The increased level of sophistication of implanted electronic medical devices manifests itself in increased capacity for data storage and retrieval as well as customization of the device functions and parameters to the patient condition.
In regard to cardiac pacemakers, early pacemakers provided a fixed rate stimulation pulse generator that could be reset on demand by sensed atrial and/or ventricular depolarizations. Modern pacemakers include complex stimulation pulse generators, sense amplifiers and leads which can be configured or programmed to operate in single or dual chamber modes of operation, delivering pacing stimuli to the atrium and/or ventricle at fixed rates or rates that vary between an upper rate limit and a lower rate limit. More recently, single and dual chamber pacemakers have been developed that respond to physiologic sensors which, with greater or lesser degrees of specificity, sense the body's need to deliver more or less oxygenated blood to the cardiovascular system.
For example, rate responsive pacing systems have been developed and marketed which rely upon the patient's level of physical activity. Such pacemakers include the Medtronic Activitrax.RTM., Legend.TM. and Synergyst.TM. single chamber and dual chamber rate responsive pacemakers. The activity sensor of such pacemakers comprises a piezoelectric crystal bonded to the interior surface of the pacemaker pulse generator can and coupled through activity conditioning circuitry to digital controller circuitry. The output of the piezoelectric sensor varies as a function of the frequency or repetition rate of the patient's activity. The conditioned output signal is employed in the digital controller circuitry to select an appropriate pacing rate sufficient to increase or decrease the supply of oxygenated blood appropriate to the level of activity.
The activity sensors (which may be obtained from Vernitron Corporation) are uniformly shaped piezoelectric crystals sandwiched between two planar electrodes, one of which is bonded to the case and the other is connected to the input of the activity conditioning circuit.

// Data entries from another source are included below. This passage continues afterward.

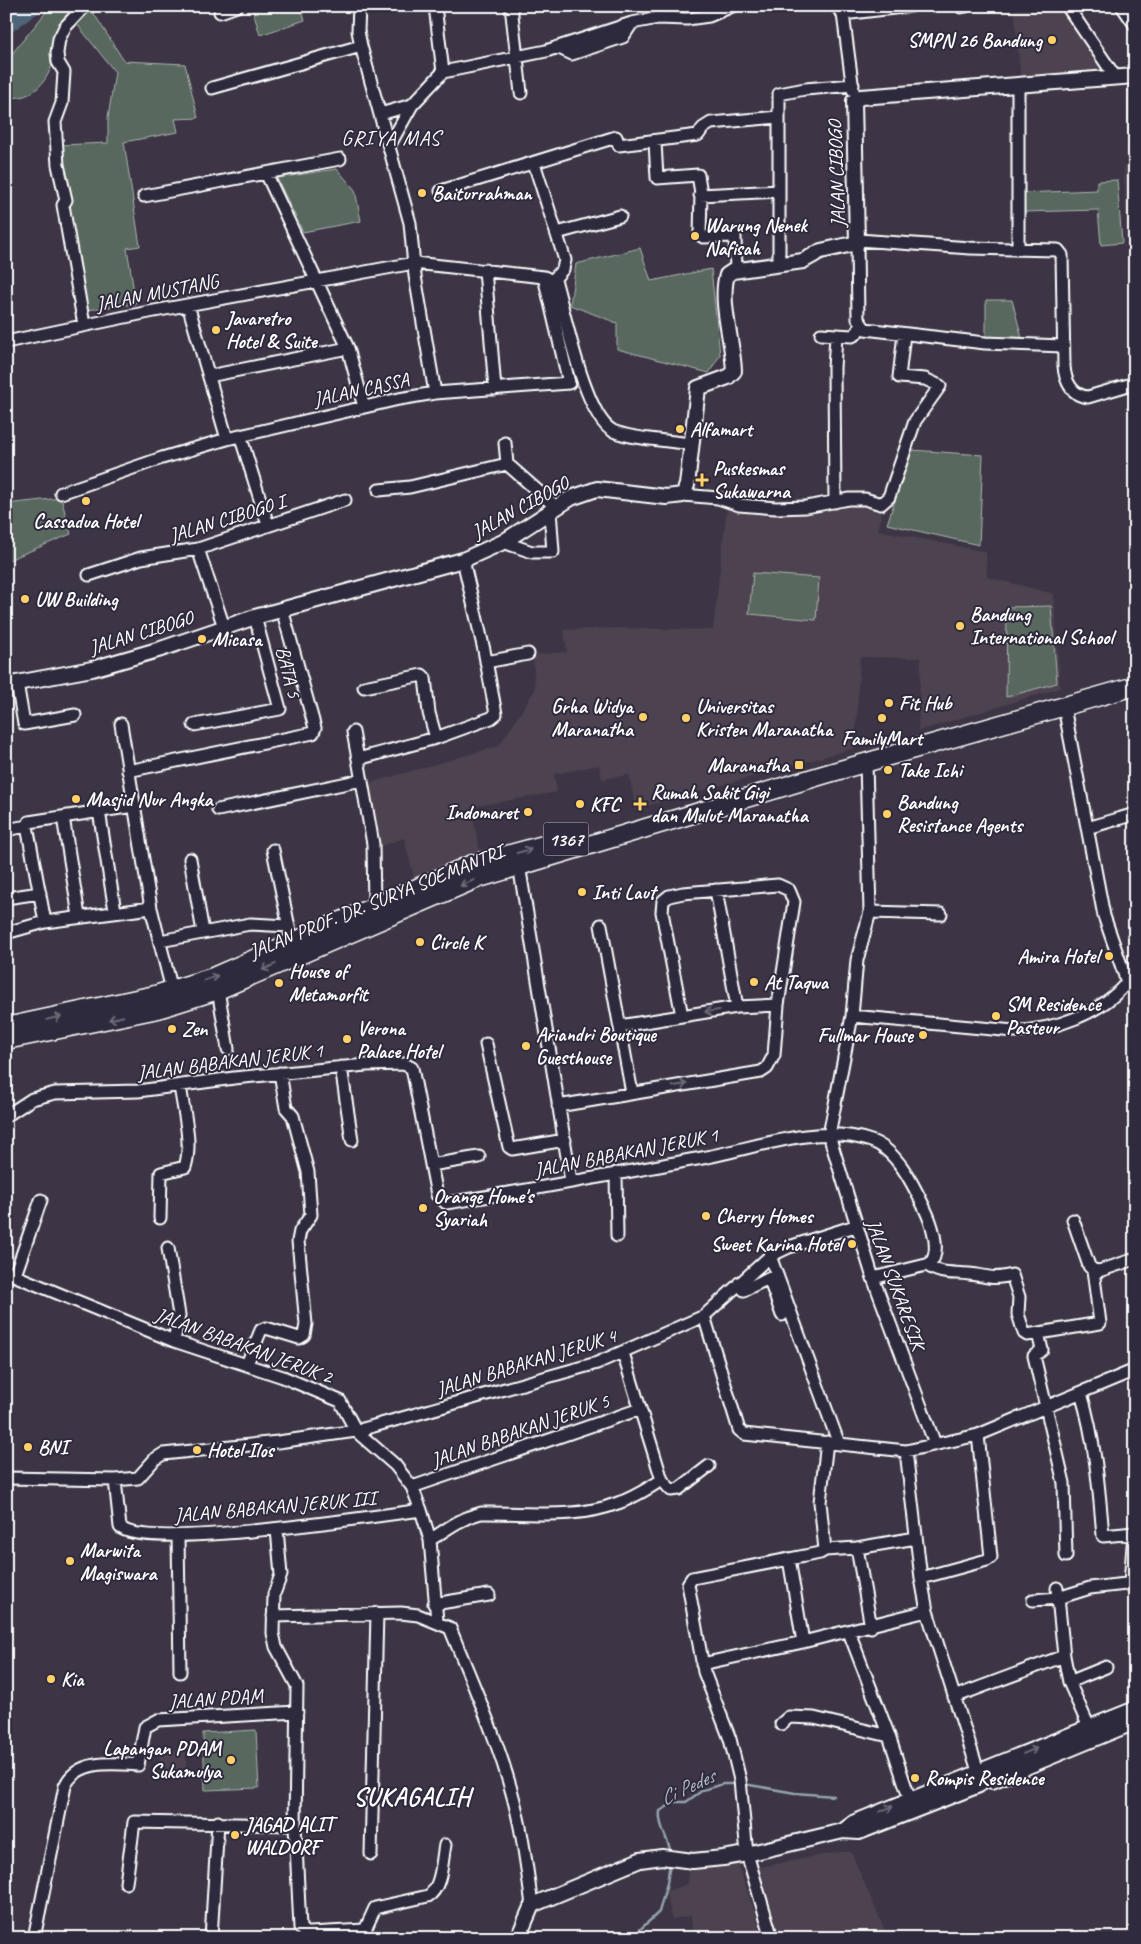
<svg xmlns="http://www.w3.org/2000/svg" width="1141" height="1944" viewBox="0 0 1141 1944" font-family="Caveat,sans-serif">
	<rect width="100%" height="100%" fill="#3d3545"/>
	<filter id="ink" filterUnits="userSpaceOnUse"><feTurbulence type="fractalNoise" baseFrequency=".02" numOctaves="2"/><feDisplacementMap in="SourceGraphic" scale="10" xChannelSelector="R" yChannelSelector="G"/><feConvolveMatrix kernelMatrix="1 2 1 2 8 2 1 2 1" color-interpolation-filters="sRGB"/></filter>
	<g filter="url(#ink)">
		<path fill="#4e424f" d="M1014 6H1063L1110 73 1021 81Z
			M1124 166 1135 167V247H1127Z
			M862 504 882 507 878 530 986 552 987 577 1054 594 1060 688 918 731 921 658 860 657 855 748 636 809 629 775 602 779 599 765 554 774 557 792 471 807 481 857 415 881 404 838 377 847 366 784 499 746 535 690 533 655 567 652 564 630 621 628 713 630 727 507 831 511Z
			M160 1750H186V1775H159Z
			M838 1852H851L888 1938H778L756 1868Z
			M738 1865 764 1938H693L691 1916 672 1919 666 1891 688 1884 689 1870Z"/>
		<path fill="#59685f" stroke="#acb4af" d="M51 6H89L124 61 185 64 198 118 175 119 178 132 124 142 140 246 127 248 136 304 87 310 57 169 60 145 108 143V118L115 72 76 23 60 36C55 64 43 103 6 97V61Z
			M258 6H300L305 20 260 35 252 8Z
			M1135 83V153L1128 154 1129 84Z
			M337 169 355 190 361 221 303 232 277 178Z
			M1117 180 1122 243 1101 245 1098 210 1023 212 1022 193 1097 190V181Z
			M640 248 651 281 711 269 720 355 709 373 617 349V323L570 305 576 264Z
			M986 300H1012L1023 342 986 340Z
			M912 450 983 455 979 545 887 524Z
			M61 498 71 534 6 561V504Z
			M753 573 819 578 816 620 749 614Z
			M1051 606 1057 683 1006 697 1007 607Z
			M256 1730 259 1788 205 1790 203 1733Z"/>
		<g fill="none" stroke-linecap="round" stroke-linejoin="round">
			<path stroke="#94a3ae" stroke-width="2.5" d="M744 1784 795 1793 834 1796
				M671 1853C668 1839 658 1825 660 1811L675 1802H686L703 1790 723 1784H736
				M631 1938 659 1912 667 1883 670 1863"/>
			<path stroke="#4d6578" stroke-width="16" d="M6 26 34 6"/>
			<g stroke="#fff" stroke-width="15">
				<path id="minor" d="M359 6 358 31 361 46 410 223 415 276 435 393
					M511 6 521 93
					M836 6 843 14 853 90
					M1067 6 1116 78
					M1122 6 1135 25
					M961 7 966 6
					M220 12 237 6
					M843 14 911 6
					M557 47 572 54 623 37 632 23
					M443 72 546 51 632 23 658 18 687 19 709 16 732 6
					M1018 87V249
					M212 88 361 46
					M380 114 412 105
					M655 142 657 178 698 175 701 193 700 235 703 237 735 236 736 271
					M389 146 412 105 443 72 435 6
					M534 163 565 260 563 269 553 280
					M266 173 348 348 364 407
					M441 191 616 137 619 145 698 135 703 128 711 123 778 117
					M700 195 779 191
					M144 196 340 159
					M557 233 620 216
					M858 240 970 248 1058 250 1062 255 1064 366C1065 381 1072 396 1088 397L1135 383
					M857 243 858 319 865 329 985 343 1063 346
					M779 264V94L805 89 853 85
					M485 270 495 389
					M188 305 227 439
					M84 325 63 205 66 200 58 165 55 122 62 103 64 72 58 62 57 53 59 39 65 27 85 6
					M821 334 852 336 856 334 861 325
					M6 342 149 312 414 263 544 277 556 283C565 314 585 417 613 431 631 439 672 441 692 444
					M209 376 348 348
					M240 435 268 525
					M505 443 507 464
					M379 490 410 487 507 464 556 507
					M61 493 162 458 227 439 399 399 435 393 569 383 544 277
					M683 495 718 498 739 505 776 508 806 507 849 499H865L881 504 889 497 915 421 940 386 925 379 899 377 904 334
					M835 502 834 368 836 336
					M503 542 532 552H553L550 510
					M198 549 224 627
					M89 575 141 558 198 549 345 500
					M486 662 528 654
					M17 683 24 724 75 715
					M364 687 422 675 425 678 429 713 436 738
					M121 724 151 908 172 990
					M194 725 280 709 255 617
					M353 732 358 759
					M866 763 870 912 857 960 852 1016 829 1135 873 1278 935 1444
					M128 771 313 733 315 728 282 609
					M134 806 29 822 27 826 45 922 151 908
					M218 810 362 780
					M99 811 115 911
					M63 817 79 916
					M1087 828 1135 814
					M6 830 27 826
					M273 850 290 932
					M190 859 203 932
					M519 865 571 1181
					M716 890 737 1007
					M6 898 40 893
					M374 908 373 844 358 759 436 738 491 718 496 714 484 650 463 560
					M870 912 941 914
					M601 925 632 1093
					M6 933 45 922
					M160 941 250 924 289 926
					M218 990 228 1049
					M852 1016 1014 1031C1052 1031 1103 1013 1127 982L1104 916 1064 707
					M620 1026 737 1007 778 1005
					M486 1044 509 1147 512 1149 565 1140
					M341 1067 352 1140
					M558 1106 761 1072 767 1068 774 1055 778 1005 794 902 789 890 778 885 683 893 669 896 663 901 662 912 682 1016
					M6 1116 32 1099 55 1093 138 1091 234 1078 366 1065 404 1064 412 1068 437 1195 446 1203C534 1190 620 1173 707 1157 759 1147 818 1123 871 1141 896 1149 913 1184 924 1207 931 1221 942 1250 930 1264L873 1278
					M431 1165 479 1157
					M616 1173 617 1236
					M160 1218 161 1173 185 1167C193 1142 183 1111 180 1085
					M1073 1220 1089 1266 1093 1270 1099 1271 1135 1259
					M168 1248 179 1315 174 1341
					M770 1256 839 1444
					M927 1265C941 1275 952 1272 969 1274 989 1276 990 1280 1012 1275L1019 1297 1018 1314 1024 1333 1027 1335 1100 1323 1093 1270
					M6 1272 174 1341 283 1377 340 1401 356 1431 395 1465 412 1487 421 1510 430 1540 437 1621
					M15 1275 41 1200
					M739 1283 744 1290 769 1278 782 1315
					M704 1316 739 1430 744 1434 906 1451 978 1435 1135 1370
					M1038 1333 1042 1350 1034 1356 1064 1483 1066 1556
					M247 1364 261 1330 266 1328 299 1338 304 1335 306 1324 298 1241 300 1231 311 1215 308 1172 293 1116 286 1108 280 1073
					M1081 1393C1095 1439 1099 1488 1103 1536L1134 1533 1130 1583
					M906 1451 921 1578 927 1611 978 1771
					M6 1478 115 1480 138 1478 155 1459 163 1454 278 1442 356 1431 597 1363 704 1316 770 1256 789 1247 855 1226
					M115 1480 120 1527C145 1551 377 1516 421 1510
					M662 1480 671 1490 679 1489 709 1466
					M412 1487 640 1409
					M277 1529 281 1575 274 1594 273 1633 276 1647 297 1686 295 1825 300 1928 305 1933H310L365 1930 375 1908 428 1896C442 1888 442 1859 445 1845
					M178 1536 180 1672
					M430 1540C447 1529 461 1518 481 1513 526 1512 575 1520 618 1503 634 1498 648 1488 662 1480L623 1353
					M857 1548 871 1627
					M825 1550 857 1548 916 1538
					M789 1559 803 1642 927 1611
					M921 1578 987 1560 991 1557 978 1435
					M1057 1588 1064 1656 1069 1682 1092 1734
					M1033 1600 1058 1598 1090 1588 1135 1583
					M434 1604 489 1595
					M273 1616 401 1613 418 1615 450 1628C476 1692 505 1755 519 1822 525 1850 528 1878 532 1905
					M849 1632 889 1736 912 1806
					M702 1664 803 1642
					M1069 1682 1106 1667
					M954 1697 1064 1656
					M781 1724 789 1717 814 1718 889 1736
					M371 1854 377 1613
					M126 1883 134 1822 295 1825
					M34 1938 65 1786C77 1759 113 1763 138 1765L145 1727 158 1720 297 1712
					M211 1938 218 1822
					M772 1938 747 1854 740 1780 730 1739 704 1672 688 1584 692 1578 820 1553 825 1550 820 1502 827 1442"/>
			</g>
			<g stroke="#fff" stroke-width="18">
				<path id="tertiary" d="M6 685 92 669 161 649 255 617 463 560 503 542 571 498 597 489 666 497 683 495 687 485 698 388 728 377 734 371C733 342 719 301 727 275L733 271 803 261 821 251 857 243 854 101 861 97 1135 76
					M985 1769 1135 1709
					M992 1781 1135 1722
					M843 1831 855 1822 975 1774
					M518 1938 532 1905 640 1860 662 1857 693 1861 723 1858 747 1854 843 1831 859 1832 979 1785"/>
			</g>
			<g stroke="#fff" stroke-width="21">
				<path id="primary" d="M6 1027 155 995 213 977 470 865 573 837
					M6 1040 158 1009 218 990 476 879 826 774 1135 686"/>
			</g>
			<use href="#minor" stroke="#2f2a3d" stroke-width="11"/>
			<use href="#tertiary" stroke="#2f2a3d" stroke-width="14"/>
			<use href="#primary" stroke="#2f2a3d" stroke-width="18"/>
		</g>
		<defs><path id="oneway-shaft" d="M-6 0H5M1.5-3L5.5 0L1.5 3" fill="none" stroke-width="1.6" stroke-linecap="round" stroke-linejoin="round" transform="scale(1.25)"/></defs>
		<g stroke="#6d6a77">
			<use href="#oneway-shaft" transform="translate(524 851) rotate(-15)"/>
			<use href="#oneway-shaft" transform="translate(467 883) rotate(157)"/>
			<use href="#oneway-shaft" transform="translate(269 967) rotate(156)"/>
			<use href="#oneway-shaft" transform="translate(211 978) rotate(-20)"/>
			<use href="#oneway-shaft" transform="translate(712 1011) rotate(172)"/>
			<use href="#oneway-shaft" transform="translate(54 1018) rotate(-13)"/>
			<use href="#oneway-shaft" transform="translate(116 1018) rotate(167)"/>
			<use href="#oneway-shaft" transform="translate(680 1085) rotate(-9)"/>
			<use href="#oneway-shaft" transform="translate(1030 1751) rotate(-22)"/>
			<use href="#oneway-shaft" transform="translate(886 1809) rotate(-22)"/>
		</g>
	</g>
	<g fill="#ffd166" stroke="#2f2a3d" stroke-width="2">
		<circle cx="1052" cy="40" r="5"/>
		<circle cx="422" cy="193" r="5"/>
		<circle cx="695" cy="236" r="5"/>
		<circle cx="216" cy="330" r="5"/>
		<circle cx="680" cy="429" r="5"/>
		<path d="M699.5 472.5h5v5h5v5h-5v5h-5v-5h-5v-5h5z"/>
		<circle cx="86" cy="501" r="5"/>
		<circle cx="25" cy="599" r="5"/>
		<circle cx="960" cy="626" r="5"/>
		<circle cx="202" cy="639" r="5"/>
		<circle cx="889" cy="703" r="5"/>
		<circle cx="643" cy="717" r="5"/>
		<circle cx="686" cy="718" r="5"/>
		<circle cx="882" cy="718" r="5"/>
		<rect x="794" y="760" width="10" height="10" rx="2.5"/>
		<circle cx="888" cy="770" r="5"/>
		<circle cx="76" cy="799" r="5"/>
		<circle cx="580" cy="804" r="5"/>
		<path d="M637.5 796.5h5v5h5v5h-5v5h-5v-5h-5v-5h5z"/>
		<circle cx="528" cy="812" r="5"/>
		<circle cx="887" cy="814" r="5"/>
		<circle cx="582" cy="892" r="5"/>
		<circle cx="420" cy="942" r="5"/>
		<circle cx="1109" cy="956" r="5"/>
		<circle cx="754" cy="982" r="5"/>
		<circle cx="279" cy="983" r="5"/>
		<circle cx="996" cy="1016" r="5"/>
		<circle cx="172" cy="1029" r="5"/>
		<circle cx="923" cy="1035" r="5"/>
		<circle cx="347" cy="1039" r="5"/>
		<circle cx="526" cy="1046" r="5"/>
		<circle cx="423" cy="1208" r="5"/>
		<circle cx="706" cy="1216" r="5"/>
		<circle cx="852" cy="1244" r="5"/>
		<circle cx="28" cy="1447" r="5"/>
		<circle cx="197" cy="1450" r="5"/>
		<circle cx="70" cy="1561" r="5"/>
		<circle cx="51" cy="1679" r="5"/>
		<circle cx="231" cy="1760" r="5"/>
		<circle cx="915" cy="1778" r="5"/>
		<circle cx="235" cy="1835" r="5"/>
	</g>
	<g text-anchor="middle" stroke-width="4" stroke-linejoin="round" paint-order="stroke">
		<rect fill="#2f2a3d" stroke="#c1bfc5" stroke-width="1" x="543.5" y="822.5" width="45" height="33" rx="4"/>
		<g font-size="19" font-weight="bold" fill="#fff">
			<text x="566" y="846">1367</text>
		</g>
		<g font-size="20" font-weight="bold" fill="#fff" stroke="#2f2a3d" text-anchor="start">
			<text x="1042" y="47" text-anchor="end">SMPN 26 Bandung</text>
			<text x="432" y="200">Baiturrahman</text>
			<text x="705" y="232">Warung Nenek<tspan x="705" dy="23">Nafisah</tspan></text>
			<text x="226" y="325">Javaretro<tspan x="226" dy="23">Hotel &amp; Suite</tspan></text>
			<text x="690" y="436">Alfamart</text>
			<text x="713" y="475">Puskesmas<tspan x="713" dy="23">Sukawarna</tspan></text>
			<text x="86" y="528" text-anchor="middle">Cassadua Hotel</text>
			<text x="35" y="606">UW Building</text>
			<text x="970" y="621">Bandung<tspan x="970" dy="23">International School</tspan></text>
			<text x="212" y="646">Micasa</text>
			<text x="899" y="710">Fit Hub</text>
			<text x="633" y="713" text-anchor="end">Grha Widya<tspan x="633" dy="23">Maranatha</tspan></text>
			<text x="696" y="713">Universitas<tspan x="696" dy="23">Kristen Maranatha</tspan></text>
			<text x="882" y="745" text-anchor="middle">FamilyMart</text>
			<text x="789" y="772" text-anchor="end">Maranatha</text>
			<text x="898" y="777">Take Ichi</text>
			<text x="651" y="799">Rumah Sakit Gigi<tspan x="651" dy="23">dan Mulut Maranatha</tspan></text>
			<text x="86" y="806">Masjid Nur Angka</text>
			<text x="897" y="809">Bandung<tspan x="897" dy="23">Resistance Agents</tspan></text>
			<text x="590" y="811">KFC</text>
			<text x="518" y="819" text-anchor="end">Indomaret</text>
			<text x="592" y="899">Inti Laut</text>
			<text x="430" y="949">Circle K</text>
			<text x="1099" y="963" text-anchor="end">Amira Hotel</text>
			<text x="289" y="978">House of<tspan x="289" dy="23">Metamorfit</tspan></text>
			<text x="764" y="989">At Taqwa</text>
			<text x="1006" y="1011">SM Residence<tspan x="1006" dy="23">Pasteur</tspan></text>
			<text x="357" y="1035">Verona<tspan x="357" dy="23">Palace Hotel</tspan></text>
			<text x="182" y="1036">Zen</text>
			<text x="536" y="1041">Ariandri Boutique<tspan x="536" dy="23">Guesthouse</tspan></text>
			<text x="913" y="1042" text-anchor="end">Fullmar House</text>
			<text x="433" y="1203">Orange Home's<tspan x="433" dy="23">Syariah</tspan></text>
			<text x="716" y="1223">Cherry Homes</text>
			<text x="842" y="1251" text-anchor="end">Sweet Karina Hotel</text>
			<text x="38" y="1454">BNI</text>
			<text x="207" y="1457">Hotel Ilos</text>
			<text x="80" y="1557">Marwita<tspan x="80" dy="23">Magiswara</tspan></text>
			<text x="61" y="1686">Kia</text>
			<text x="221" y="1755" text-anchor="end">Lapangan PDAM<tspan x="221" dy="23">Sukamulya</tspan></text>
			<text x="925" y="1785">Rompis Residence</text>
			<text x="245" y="1831">JAGAD ALIT<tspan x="245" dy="23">WALDORF</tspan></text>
		</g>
		<g font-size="20" fill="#fff" stroke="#2f2a3d">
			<text transform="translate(836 174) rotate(-92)" y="7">JALAN CIBOGO</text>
			<text transform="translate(157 292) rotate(-11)" y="7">JALAN MUSTANG</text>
			<text transform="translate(361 389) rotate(-12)" y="7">JALAN CASSA</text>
			<text transform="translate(520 507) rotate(-29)" y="7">JALAN CIBOGO</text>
			<text transform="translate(227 518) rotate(-17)" y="7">JALAN CIBOGO I</text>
			<text transform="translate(141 632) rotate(-17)" y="7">JALAN CIBOGO</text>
			<text transform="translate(289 672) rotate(76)" y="7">BATA 5</text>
			<text transform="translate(376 901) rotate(-22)" y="7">JALAN PROF. DR. SURYA SOEMANTRI</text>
			<text transform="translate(230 1061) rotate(-7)" y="7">JALAN BABAKAN JERUK 1</text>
			<text transform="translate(626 1152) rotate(-11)" y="7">JALAN BABAKAN JERUK 1</text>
			<text transform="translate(896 1284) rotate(70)" y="7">JALAN SUKARESIK</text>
			<text transform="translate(244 1345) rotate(20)" y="7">JALAN BABAKAN JERUK 2</text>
			<text transform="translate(526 1362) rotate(-17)" y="7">JALAN BABAKAN JERUK 4</text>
			<text transform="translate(520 1430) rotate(-19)" y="7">JALAN BABAKAN JERUK 5</text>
			<text transform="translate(275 1506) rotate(-5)" y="7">JALAN BABAKAN JERUK III</text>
			<text transform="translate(216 1698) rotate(-4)" y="7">JALAN PDAM</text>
		</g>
		<g font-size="21" letter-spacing="1" fill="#fff" stroke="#2f2a3d">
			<text x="391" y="145">GRIYA MAS</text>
		</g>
		<g font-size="21" font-style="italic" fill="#afbac2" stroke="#2f2a3d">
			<text transform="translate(687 1787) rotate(-25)" y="7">Ci Pedes</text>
		</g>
		<g font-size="25" font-weight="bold" letter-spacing="1" fill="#fff" stroke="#2f2a3d">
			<text x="412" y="1805">SUKAGALIH</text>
		</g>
	</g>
	<rect width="1141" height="1944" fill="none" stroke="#2f2a3d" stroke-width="25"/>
	<rect x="12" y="12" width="1116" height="1919" fill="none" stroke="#fff" stroke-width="2" filter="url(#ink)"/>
</svg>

While the piezoelectric crystals ordered for any specific pulse generator model are relatively uniform in specifications relating to their size and electrical output, the manufacturing process of bonding the crystals to the pacemaker can, then adding and interconnecting the remaining components within insulated carriers fitted inside the can-halves, and laser welding the two halves of the can together imparts loads and stress upon the crystal affecting its response characteristics, much as a drumhead may be affected by tightening or loosening its hold down mechanism. Thus, it is necessary to first conduct tests of the electrical output of the piezoelectric crystal sensor after it is bonded to the can-half and to then test the sensor derived pacing rate response after the two can-halves are welded together to insure that the sensor output remains within specifications in the first instance and the desired range of rate response can be achieved in the second instance. Because of the relatively tight specifications and the manufacturing induced stresses, a certain fraction of the shield can-half assemblies and the finally assembled pulse generator fail to meet specifications and must be scrapped or reworked. Consequently, the cost of producing such devices is increased.
In addition, it would be desirable to place certain information, e.g., a serial number, model number, manufacturing series and/or date, into nonvolatile memory after the device is completely or virtually completely assembled to trace the completed device through its remaining steps of manufacture, sale and subsequent service or warranty tracking. Lastly, even device functions or modes of operation may be optimally changed after device manufacturing steps are completed.